Throughout my career, I’ve often thought of the classic story of the Good Samaritan when witnessing fellow police officers who have acted so bravely to save a life.  I’m confident everyone knows the parable where a man walking a dangerous road was beaten, robbed, and left to die.  A priest walked by the battered man and crossed to the other side of the street without stopping.  Another traveler came upon the injured man and continued on his journey as well.  The Good Samaritan found the man and stopped to render aid.  He dressed the man’s wounds and carried him to an inn where he used his own money to pay the innkeeper to watch over the man until he was well enough to leave.  The Priest and the traveler didn’t stop to help the man because they worried about what would happen to them on the dangerous road.  The Good Samaritan stopped to assist because he worried about what would happen to the man if he didn’t. 

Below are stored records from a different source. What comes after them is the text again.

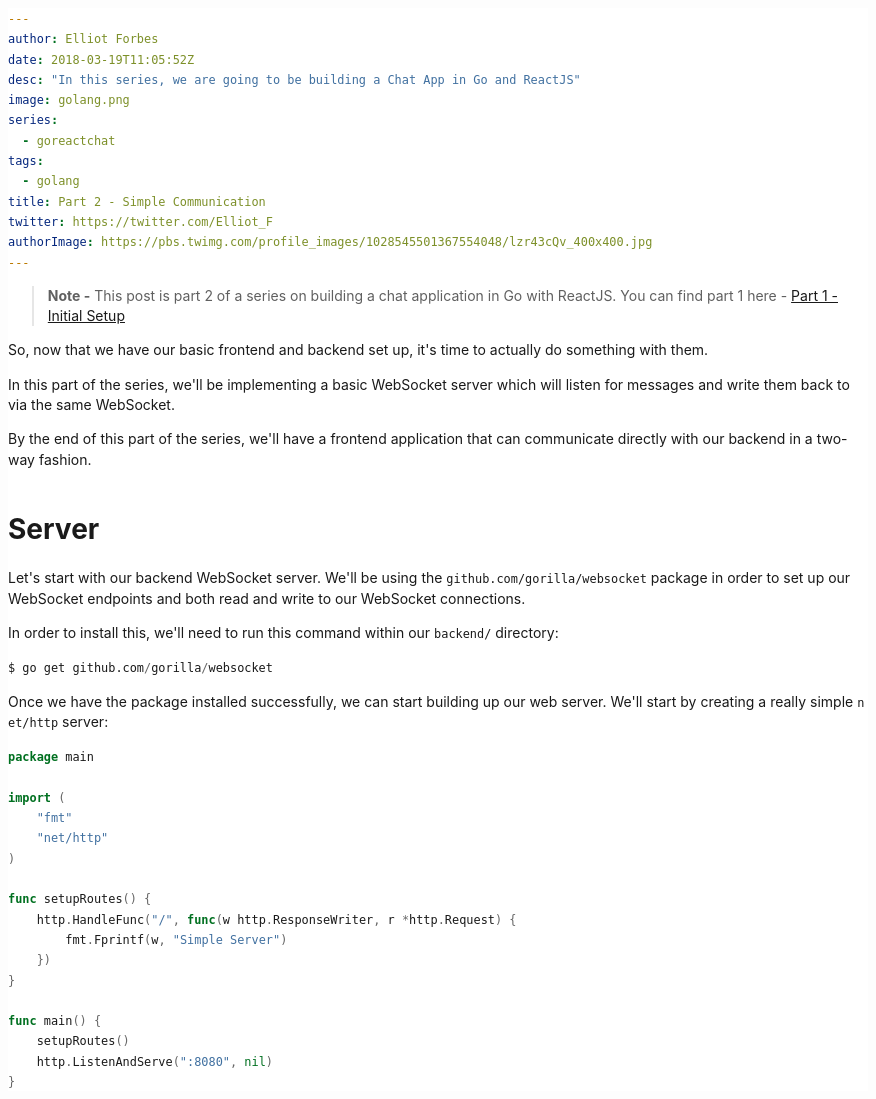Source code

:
 ```yaml
---
author: Elliot Forbes
date: 2018-03-19T11:05:52Z
desc: "In this series, we are going to be building a Chat App in Go and ReactJS"
image: golang.png
series:
  - goreactchat
tags:
  - golang
title: Part 2 - Simple Communication
twitter: https://twitter.com/Elliot_F
authorImage: https://pbs.twimg.com/profile_images/1028545501367554048/lzr43cQv_400x400.jpg
---
```


> **Note -** This post is part 2 of a series on building a chat application in
> Go with ReactJS. You can find part 1 here -
> [Part 1 - Initial Setup](/projects/chat-system-in-go-and-react/part-1-initial-setup/)

So, now that we have our basic frontend and backend set up, it's time to
actually do something with them.

In this part of the series, we'll be implementing a basic WebSocket server which
will listen for messages and write them back to via the same WebSocket.

By the end of this part of the series, we'll have a frontend application that
can communicate directly with our backend in a two-way fashion.

# Server

Let's start with our backend WebSocket server. We'll be using the
`github.com/gorilla/websocket` package in order to set up our WebSocket
endpoints and both read and write to our WebSocket connections.

In order to install this, we'll need to run this command within our `backend/`
directory:

```s
$ go get github.com/gorilla/websocket
```

Once we have the package installed successfully, we can start building up our
web server. We'll start by creating a really simple `net/http` server:

```go
package main

import (
	"fmt"
	"net/http"
)

func setupRoutes() {
	http.HandleFunc("/", func(w http.ResponseWriter, r *http.Request) {
		fmt.Fprintf(w, "Simple Server")
	})
}

func main() {
	setupRoutes()
	http.ListenAndServe(":8080", nil)
}

```
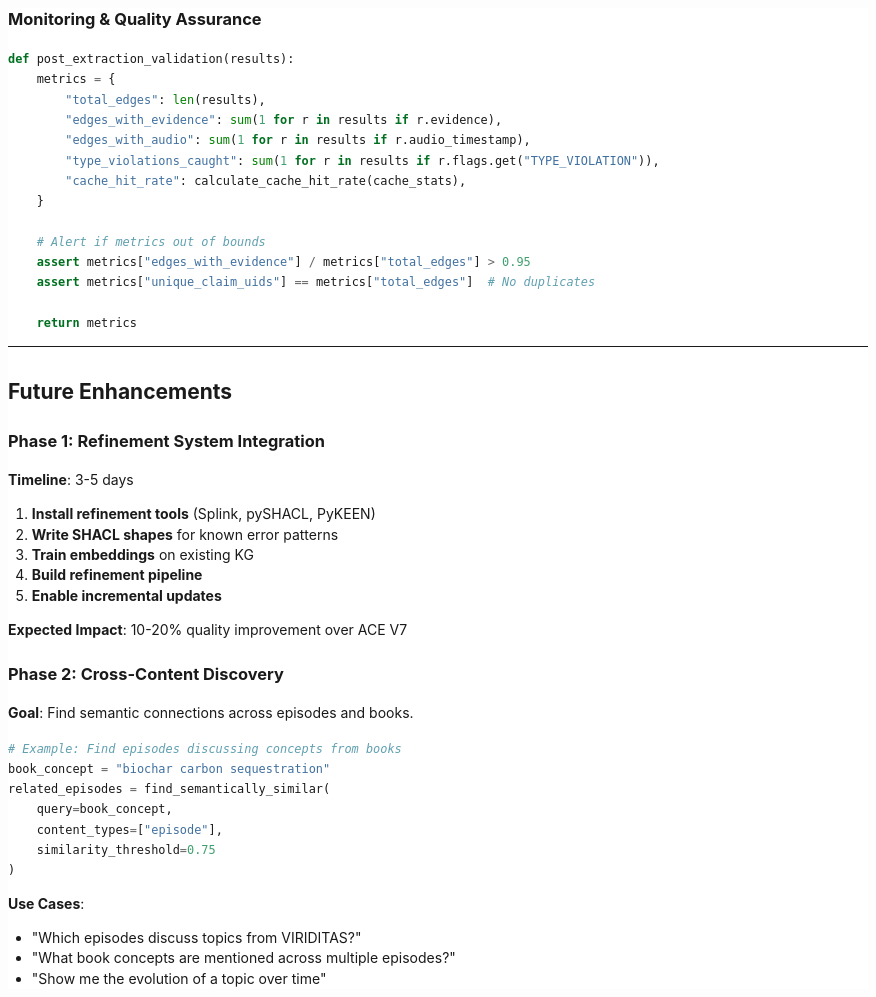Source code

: ### Monitoring & Quality Assurance

```python
def post_extraction_validation(results):
    metrics = {
        "total_edges": len(results),
        "edges_with_evidence": sum(1 for r in results if r.evidence),
        "edges_with_audio": sum(1 for r in results if r.audio_timestamp),
        "type_violations_caught": sum(1 for r in results if r.flags.get("TYPE_VIOLATION")),
        "cache_hit_rate": calculate_cache_hit_rate(cache_stats),
    }

    # Alert if metrics out of bounds
    assert metrics["edges_with_evidence"] / metrics["total_edges"] > 0.95
    assert metrics["unique_claim_uids"] == metrics["total_edges"]  # No duplicates

    return metrics
```

---

## Future Enhancements

### Phase 1: Refinement System Integration

**Timeline**: 3-5 days

1. **Install refinement tools** (Splink, pySHACL, PyKEEN)
2. **Write SHACL shapes** for known error patterns
3. **Train embeddings** on existing KG
4. **Build refinement pipeline**
5. **Enable incremental updates**

**Expected Impact**: 10-20% quality improvement over ACE V7

### Phase 2: Cross-Content Discovery

**Goal**: Find semantic connections across episodes and books.

```python
# Example: Find episodes discussing concepts from books
book_concept = "biochar carbon sequestration"
related_episodes = find_semantically_similar(
    query=book_concept,
    content_types=["episode"],
    similarity_threshold=0.75
)
```

**Use Cases**:
- "Which episodes discuss topics from VIRIDITAS?"
- "What book concepts are mentioned across multiple episodes?"
- "Show me the evolution of a topic over time"
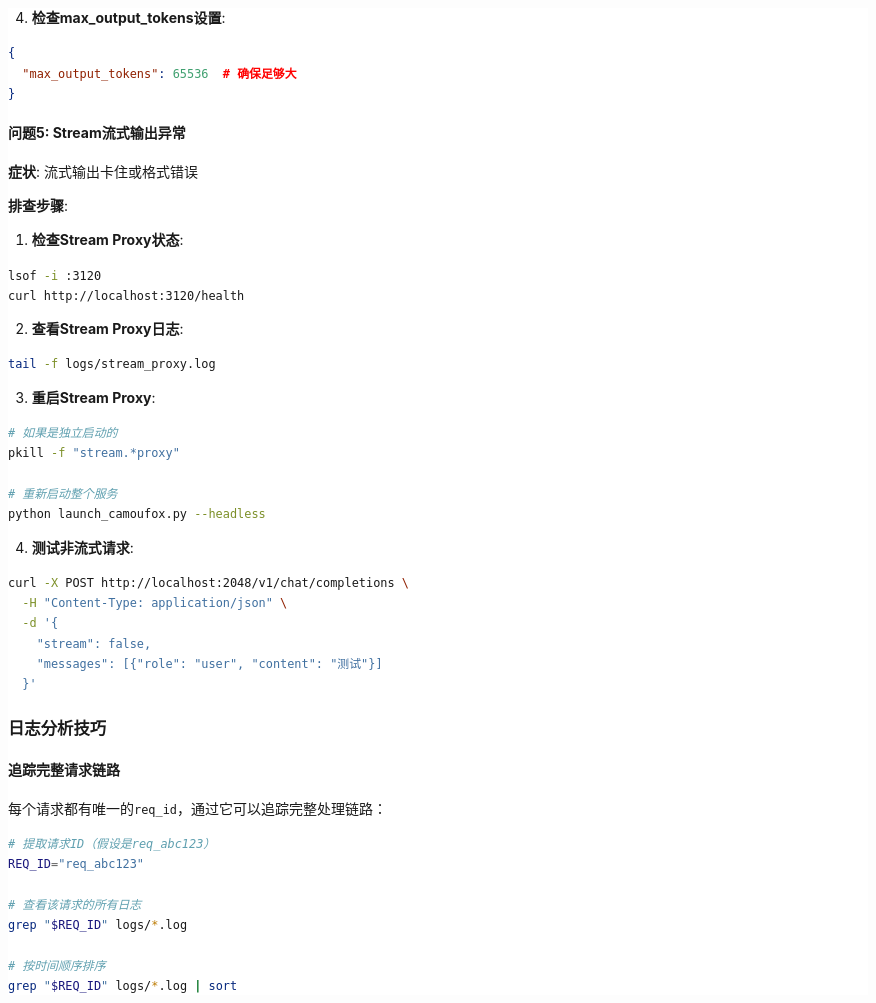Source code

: 4. **检查max_output_tokens设置**:
```json
{
  "max_output_tokens": 65536  # 确保足够大
}
```

#### 问题5: Stream流式输出异常

**症状**: 流式输出卡住或格式错误

**排查步骤**:

1. **检查Stream Proxy状态**:
```bash
lsof -i :3120
curl http://localhost:3120/health
```

2. **查看Stream Proxy日志**:
```bash
tail -f logs/stream_proxy.log
```

3. **重启Stream Proxy**:
```bash
# 如果是独立启动的
pkill -f "stream.*proxy"

# 重新启动整个服务
python launch_camoufox.py --headless
```

4. **测试非流式请求**:
```bash
curl -X POST http://localhost:2048/v1/chat/completions \
  -H "Content-Type: application/json" \
  -d '{
    "stream": false,
    "messages": [{"role": "user", "content": "测试"}]
  }'
```

### 日志分析技巧

#### 追踪完整请求链路

每个请求都有唯一的`req_id`，通过它可以追踪完整处理链路：

```bash
# 提取请求ID（假设是req_abc123）
REQ_ID="req_abc123"

# 查看该请求的所有日志
grep "$REQ_ID" logs/*.log

# 按时间顺序排序
grep "$REQ_ID" logs/*.log | sort
```
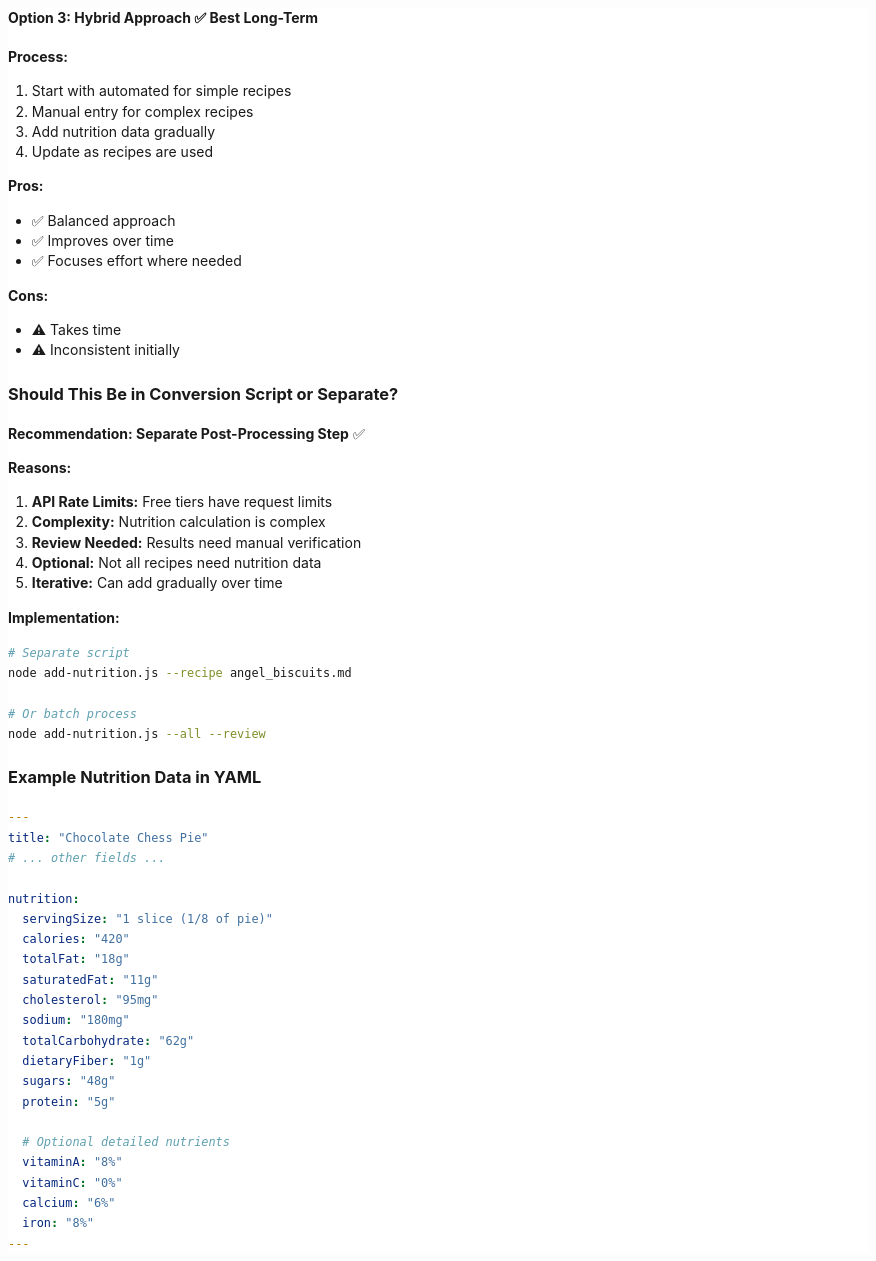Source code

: #### **Option 3: Hybrid Approach** ✅ Best Long-Term

**Process:**
1. Start with automated for simple recipes
2. Manual entry for complex recipes
3. Add nutrition data gradually
4. Update as recipes are used

**Pros:**
- ✅ Balanced approach
- ✅ Improves over time
- ✅ Focuses effort where needed

**Cons:**
- ⚠️ Takes time
- ⚠️ Inconsistent initially

### **Should This Be in Conversion Script or Separate?**

**Recommendation: Separate Post-Processing Step** ✅

**Reasons:**
1. **API Rate Limits:** Free tiers have request limits
2. **Complexity:** Nutrition calculation is complex
3. **Review Needed:** Results need manual verification
4. **Optional:** Not all recipes need nutrition data
5. **Iterative:** Can add gradually over time

**Implementation:**
```bash
# Separate script
node add-nutrition.js --recipe angel_biscuits.md

# Or batch process
node add-nutrition.js --all --review
```

### **Example Nutrition Data in YAML**

```yaml
---
title: "Chocolate Chess Pie"
# ... other fields ...

nutrition:
  servingSize: "1 slice (1/8 of pie)"
  calories: "420"
  totalFat: "18g"
  saturatedFat: "11g"
  cholesterol: "95mg"
  sodium: "180mg"
  totalCarbohydrate: "62g"
  dietaryFiber: "1g"
  sugars: "48g"
  protein: "5g"

  # Optional detailed nutrients
  vitaminA: "8%"
  vitaminC: "0%"
  calcium: "6%"
  iron: "8%"
---
```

Officer Mike Nilles never worried about what would happen to him as he breathed air into the lungs of the man.  He knew the man would die if he didn’t.  In defining moments like these, there is no pause for reflection or reasoning.  It is the same instinct and call to action that make police officers run towards gunfire while everyone else runs away.  It all comes from the same place of courage and nobility and it has few witnesses.

Thankfully, Officer Nilles did not contract any diseases as a result of his life saving efforts.  His actions demonstrate the character of which police officers are made and remind us all of the Good Samaritans dressed in blue that are willing to put others' lives before their own.